Design decisions¶
This page explains the "why" behind the load-bearing choices in lmsy_w2v_rfs. The package packages a research pipeline from Li, Mai, Shen, Yan (2021), so several decisions are driven by paper-faithfulness. Others are driven by an empirical benchmark on 60 multi-word expressions, 50 NER sentences, and 300 earnings-call documents. See MWE benchmark comparison for the numbers.
Why CoreNLP is the default preprocessor¶
CoreNLP is the default because it is the only backend that gets both high syntactic MWE coverage and strong multi-worker scaling on the benchmark we ran.

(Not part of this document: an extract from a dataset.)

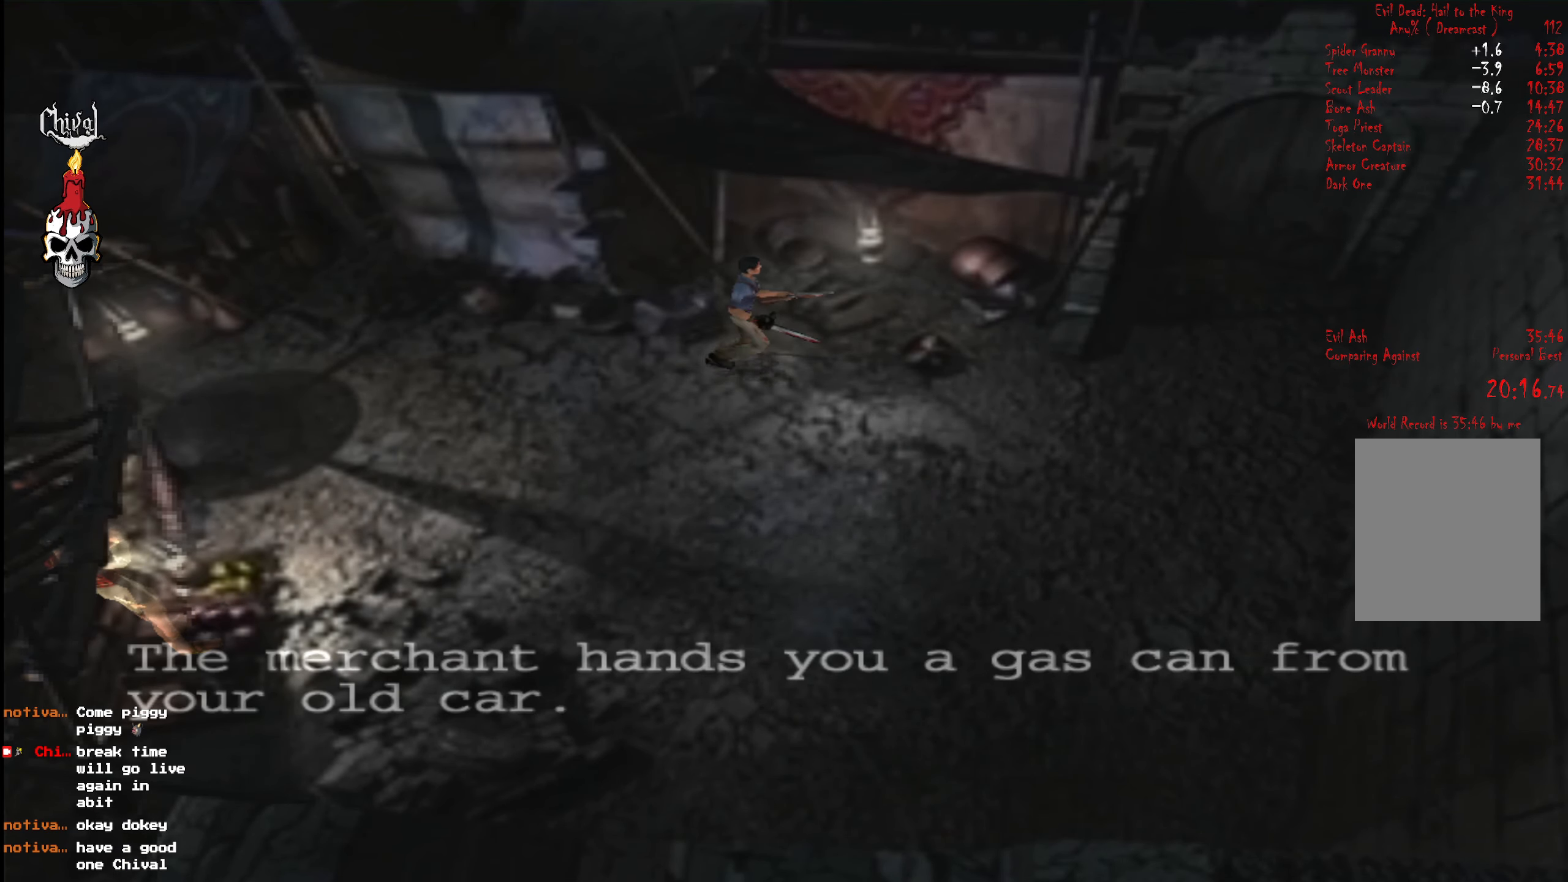
{"buttons": ["R2", "DPAD_UP"], "right_stick": "center", "events": [[33, "DPAD_RIGHT", "down"], [167, "DPAD_RIGHT", "up"]]}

On the 60-phrase test set, CoreNLP 4.5 catches 16 of 21 syntactic MWEs (76%), compared with 12 of 21 for stanza (57%) and 0 of 21 for spaCy. The gap is in UD v2 fixed patterns like with_respect_to, in_spite_of, due_to, which CoreNLP's PTB-to-UD converter encodes as hand-written rules. Stanza and spaCy have to predict these from treebank training data where the patterns are sparse.
On throughput, CoreNLP's JVM thread pool scales 5.74x from 1 to 8 threads because all threads share one loaded model. That gets the full 1,393-document RFS 2021 sample corpus down to 13 minutes at n_cores=8. spaCy is faster in wall time (~4 minutes) but pays with 0% syntactic MWE recall. CoreNLP wins on the cost-benefit curve we care about.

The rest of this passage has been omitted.